A Sliding Ferroelectric Resonant Tunnel Junction

Abstract

Ferroelectric tunnel junctions (FTJs) leverage polarization-dependent tunneling through ultrathin barriers to enable two-terminal, non-volatile memory and logic. Although conceptually appealing, the practical implementation of conventional FTJs has been hindered by high coercive voltages, low readout currents, limited cycling endurance, and significant device-to-device variability.

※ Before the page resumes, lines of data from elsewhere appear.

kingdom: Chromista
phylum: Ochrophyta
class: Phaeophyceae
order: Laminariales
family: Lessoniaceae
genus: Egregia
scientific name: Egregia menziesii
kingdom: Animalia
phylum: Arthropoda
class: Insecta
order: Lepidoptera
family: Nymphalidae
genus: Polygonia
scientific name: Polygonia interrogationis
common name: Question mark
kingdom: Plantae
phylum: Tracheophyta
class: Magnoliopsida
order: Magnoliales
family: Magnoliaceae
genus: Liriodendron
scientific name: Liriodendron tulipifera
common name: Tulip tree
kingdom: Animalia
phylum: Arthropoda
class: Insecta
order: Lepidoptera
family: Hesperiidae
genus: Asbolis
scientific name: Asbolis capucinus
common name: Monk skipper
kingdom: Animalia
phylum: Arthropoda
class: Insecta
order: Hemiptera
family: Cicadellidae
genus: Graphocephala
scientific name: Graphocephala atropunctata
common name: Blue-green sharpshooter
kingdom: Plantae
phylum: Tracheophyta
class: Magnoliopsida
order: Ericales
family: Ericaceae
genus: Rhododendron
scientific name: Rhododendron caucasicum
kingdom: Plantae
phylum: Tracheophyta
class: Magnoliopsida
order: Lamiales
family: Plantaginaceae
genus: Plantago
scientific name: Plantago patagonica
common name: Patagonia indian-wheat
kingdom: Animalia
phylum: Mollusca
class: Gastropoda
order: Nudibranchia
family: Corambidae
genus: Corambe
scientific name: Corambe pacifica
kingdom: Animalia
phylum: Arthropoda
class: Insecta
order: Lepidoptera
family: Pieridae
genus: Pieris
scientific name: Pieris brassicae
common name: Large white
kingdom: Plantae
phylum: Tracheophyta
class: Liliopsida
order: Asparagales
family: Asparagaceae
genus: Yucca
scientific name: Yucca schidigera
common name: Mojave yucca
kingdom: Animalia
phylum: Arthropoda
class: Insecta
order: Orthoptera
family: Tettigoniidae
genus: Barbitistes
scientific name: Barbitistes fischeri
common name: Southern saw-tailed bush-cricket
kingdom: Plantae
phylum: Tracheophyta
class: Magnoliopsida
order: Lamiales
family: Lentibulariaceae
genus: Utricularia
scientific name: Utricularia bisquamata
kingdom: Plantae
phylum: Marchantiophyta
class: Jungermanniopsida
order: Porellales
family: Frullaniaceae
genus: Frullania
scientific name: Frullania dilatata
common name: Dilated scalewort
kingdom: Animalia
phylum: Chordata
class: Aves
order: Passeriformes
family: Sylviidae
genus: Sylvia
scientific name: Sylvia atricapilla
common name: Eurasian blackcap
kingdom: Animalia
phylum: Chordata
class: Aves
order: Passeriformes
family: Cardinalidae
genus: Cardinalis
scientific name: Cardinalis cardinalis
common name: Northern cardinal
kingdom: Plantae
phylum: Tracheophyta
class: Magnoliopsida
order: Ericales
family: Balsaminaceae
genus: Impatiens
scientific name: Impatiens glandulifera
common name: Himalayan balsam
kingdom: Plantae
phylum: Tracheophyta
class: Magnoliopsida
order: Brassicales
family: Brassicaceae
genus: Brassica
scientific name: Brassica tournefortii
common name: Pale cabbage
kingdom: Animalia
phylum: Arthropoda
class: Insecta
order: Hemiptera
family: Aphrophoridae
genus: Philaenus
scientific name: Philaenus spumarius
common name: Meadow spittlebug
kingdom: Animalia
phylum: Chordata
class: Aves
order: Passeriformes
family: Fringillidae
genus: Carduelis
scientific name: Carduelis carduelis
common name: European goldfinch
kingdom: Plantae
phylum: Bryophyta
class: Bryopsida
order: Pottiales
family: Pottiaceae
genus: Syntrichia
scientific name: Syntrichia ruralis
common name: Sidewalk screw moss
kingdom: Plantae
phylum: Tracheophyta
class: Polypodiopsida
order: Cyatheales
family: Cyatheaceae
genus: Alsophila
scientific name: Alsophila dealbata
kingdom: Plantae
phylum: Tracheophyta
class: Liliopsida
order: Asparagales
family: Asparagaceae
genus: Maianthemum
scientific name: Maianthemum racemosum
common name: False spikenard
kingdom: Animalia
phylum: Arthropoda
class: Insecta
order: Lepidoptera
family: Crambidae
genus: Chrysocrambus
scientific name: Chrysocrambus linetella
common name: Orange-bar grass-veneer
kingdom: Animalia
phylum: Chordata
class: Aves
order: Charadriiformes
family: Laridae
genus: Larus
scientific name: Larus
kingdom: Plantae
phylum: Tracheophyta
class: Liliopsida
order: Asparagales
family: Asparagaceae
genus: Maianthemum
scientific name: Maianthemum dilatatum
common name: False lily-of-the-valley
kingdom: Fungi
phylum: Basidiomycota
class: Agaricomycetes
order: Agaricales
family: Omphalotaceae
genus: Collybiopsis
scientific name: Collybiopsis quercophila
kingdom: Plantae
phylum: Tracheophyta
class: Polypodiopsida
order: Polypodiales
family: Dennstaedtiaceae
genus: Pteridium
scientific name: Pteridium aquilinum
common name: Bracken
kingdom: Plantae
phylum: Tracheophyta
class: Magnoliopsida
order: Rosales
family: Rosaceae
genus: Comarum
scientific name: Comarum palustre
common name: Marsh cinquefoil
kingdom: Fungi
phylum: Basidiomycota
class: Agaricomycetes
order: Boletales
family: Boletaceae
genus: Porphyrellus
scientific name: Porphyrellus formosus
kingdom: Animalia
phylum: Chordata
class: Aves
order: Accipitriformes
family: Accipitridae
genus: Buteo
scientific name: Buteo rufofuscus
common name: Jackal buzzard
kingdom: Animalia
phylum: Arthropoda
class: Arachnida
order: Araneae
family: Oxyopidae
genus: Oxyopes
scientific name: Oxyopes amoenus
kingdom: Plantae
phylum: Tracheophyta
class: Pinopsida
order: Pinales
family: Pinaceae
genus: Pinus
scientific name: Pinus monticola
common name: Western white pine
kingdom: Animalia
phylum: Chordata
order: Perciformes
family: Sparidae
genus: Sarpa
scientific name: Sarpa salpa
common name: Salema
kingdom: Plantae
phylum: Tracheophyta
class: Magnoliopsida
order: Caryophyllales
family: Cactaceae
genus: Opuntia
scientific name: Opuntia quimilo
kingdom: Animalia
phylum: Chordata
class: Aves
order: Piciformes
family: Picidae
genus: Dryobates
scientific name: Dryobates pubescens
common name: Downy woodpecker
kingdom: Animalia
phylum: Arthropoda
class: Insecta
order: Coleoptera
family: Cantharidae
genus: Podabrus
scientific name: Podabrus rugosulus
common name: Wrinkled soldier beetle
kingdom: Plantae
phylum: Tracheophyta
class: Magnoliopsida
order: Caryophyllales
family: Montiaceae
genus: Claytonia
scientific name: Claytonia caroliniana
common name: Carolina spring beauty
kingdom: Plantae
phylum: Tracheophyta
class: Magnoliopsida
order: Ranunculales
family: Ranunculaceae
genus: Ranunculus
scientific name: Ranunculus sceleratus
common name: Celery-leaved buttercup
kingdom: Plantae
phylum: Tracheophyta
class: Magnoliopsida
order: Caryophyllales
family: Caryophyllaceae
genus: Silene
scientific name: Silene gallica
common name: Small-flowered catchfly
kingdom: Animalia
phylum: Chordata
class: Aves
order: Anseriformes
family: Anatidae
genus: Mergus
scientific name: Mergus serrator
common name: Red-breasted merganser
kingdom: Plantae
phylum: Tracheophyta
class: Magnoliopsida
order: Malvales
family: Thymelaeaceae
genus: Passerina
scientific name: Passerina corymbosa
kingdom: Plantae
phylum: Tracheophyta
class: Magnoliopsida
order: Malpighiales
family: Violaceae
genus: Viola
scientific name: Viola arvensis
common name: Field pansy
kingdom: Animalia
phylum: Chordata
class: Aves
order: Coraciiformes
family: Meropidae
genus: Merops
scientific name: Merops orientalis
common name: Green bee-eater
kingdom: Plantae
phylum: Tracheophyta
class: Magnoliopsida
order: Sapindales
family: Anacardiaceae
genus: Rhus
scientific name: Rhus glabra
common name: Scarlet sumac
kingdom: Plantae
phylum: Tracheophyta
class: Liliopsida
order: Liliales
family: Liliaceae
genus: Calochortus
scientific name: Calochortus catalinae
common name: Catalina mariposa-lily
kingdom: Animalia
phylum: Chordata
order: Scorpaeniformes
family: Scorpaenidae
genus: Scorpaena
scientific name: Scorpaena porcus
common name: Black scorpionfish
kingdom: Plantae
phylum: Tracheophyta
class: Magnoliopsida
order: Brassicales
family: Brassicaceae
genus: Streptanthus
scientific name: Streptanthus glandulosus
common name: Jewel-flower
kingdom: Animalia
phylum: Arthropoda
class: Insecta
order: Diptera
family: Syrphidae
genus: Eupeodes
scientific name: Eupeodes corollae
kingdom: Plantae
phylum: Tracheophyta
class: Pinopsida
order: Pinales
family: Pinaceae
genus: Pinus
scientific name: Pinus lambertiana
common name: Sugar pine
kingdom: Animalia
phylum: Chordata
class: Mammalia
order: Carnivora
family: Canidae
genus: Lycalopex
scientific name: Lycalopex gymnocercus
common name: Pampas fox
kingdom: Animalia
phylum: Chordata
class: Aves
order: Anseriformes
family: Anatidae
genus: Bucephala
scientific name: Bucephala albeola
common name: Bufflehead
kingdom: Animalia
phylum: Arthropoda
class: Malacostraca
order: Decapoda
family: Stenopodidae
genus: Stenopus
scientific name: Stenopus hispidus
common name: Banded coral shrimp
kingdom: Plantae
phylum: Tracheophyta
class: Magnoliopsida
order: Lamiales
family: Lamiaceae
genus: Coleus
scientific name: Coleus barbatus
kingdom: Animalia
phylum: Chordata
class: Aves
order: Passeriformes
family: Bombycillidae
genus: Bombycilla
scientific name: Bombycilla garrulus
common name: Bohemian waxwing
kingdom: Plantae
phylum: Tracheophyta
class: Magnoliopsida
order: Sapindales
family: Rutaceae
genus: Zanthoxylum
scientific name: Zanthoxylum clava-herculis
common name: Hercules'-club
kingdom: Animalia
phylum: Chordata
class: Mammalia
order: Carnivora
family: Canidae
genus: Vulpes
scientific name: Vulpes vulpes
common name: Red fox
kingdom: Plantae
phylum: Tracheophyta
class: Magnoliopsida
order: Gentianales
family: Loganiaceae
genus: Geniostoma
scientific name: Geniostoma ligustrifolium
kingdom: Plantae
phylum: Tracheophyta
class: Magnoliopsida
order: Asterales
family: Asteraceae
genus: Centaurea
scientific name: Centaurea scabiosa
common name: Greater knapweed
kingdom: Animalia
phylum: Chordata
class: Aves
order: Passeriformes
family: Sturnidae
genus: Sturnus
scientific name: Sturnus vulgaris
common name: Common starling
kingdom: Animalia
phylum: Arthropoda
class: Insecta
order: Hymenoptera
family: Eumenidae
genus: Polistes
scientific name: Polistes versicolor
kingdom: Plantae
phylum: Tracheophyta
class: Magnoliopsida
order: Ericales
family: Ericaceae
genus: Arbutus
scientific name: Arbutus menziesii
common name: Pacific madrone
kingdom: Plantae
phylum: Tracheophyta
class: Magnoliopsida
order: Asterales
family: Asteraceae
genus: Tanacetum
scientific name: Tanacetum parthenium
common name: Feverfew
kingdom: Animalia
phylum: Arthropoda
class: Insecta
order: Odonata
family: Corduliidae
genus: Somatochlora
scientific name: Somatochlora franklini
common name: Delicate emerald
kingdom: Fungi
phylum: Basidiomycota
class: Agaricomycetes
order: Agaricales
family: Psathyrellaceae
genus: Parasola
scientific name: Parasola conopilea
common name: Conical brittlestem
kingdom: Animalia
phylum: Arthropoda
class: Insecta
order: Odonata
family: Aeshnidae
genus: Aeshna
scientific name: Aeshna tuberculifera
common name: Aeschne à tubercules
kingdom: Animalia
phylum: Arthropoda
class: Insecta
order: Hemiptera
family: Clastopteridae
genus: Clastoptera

Here, we overcome these bottlenecks by introducing the sliding ferroelectric resonant tunnel (SFeRT) junction, integrating three cooperative mechanisms: (i) spontaneous interfacial polarization of atomically thin, depolarization-resilient barriers; (ii) superlubric sliding of shear-solitons, enabling ultra-low-friction, wear-free switching; and (iii) momentum-conserving, elastic resonant tunneling between lattice-aligned graphitic electrodes, providing sensitive readouts at both positive and negative biases. We demonstrate nanometer-scale SFeRT junctions using polar polytypes of hexagonal boron nitride (hBN) or transition metal dichalcogenides (TMDs) as barriers, achieving configurable writing voltages below 0.5 V and tunable reading biases under 0.1 V. These devices yield current densities exceeding 50 nA μm-2, with a robust room-temperature ON/OFF ratio > 7. The crystalline and polarization integrity of sliding van der Waals (vdW) polytypes, down to the atomically thin limit, ensures exceptional device uniformity and performance that remains scalable down to sub-0.1 μm2 footprints. Furthermore, we provide a predictive model for SFeRT performance across diverse doping levels, temperatures, electrodes, and polytype configurations. Integrated within a Superlubric Array of Polytypes (SLAP) architecture, SFeRT junctions enable switching energies below 1 fJ, establishing a scalable and durable foundation for low-energy ``slidetronic'' logic and memory.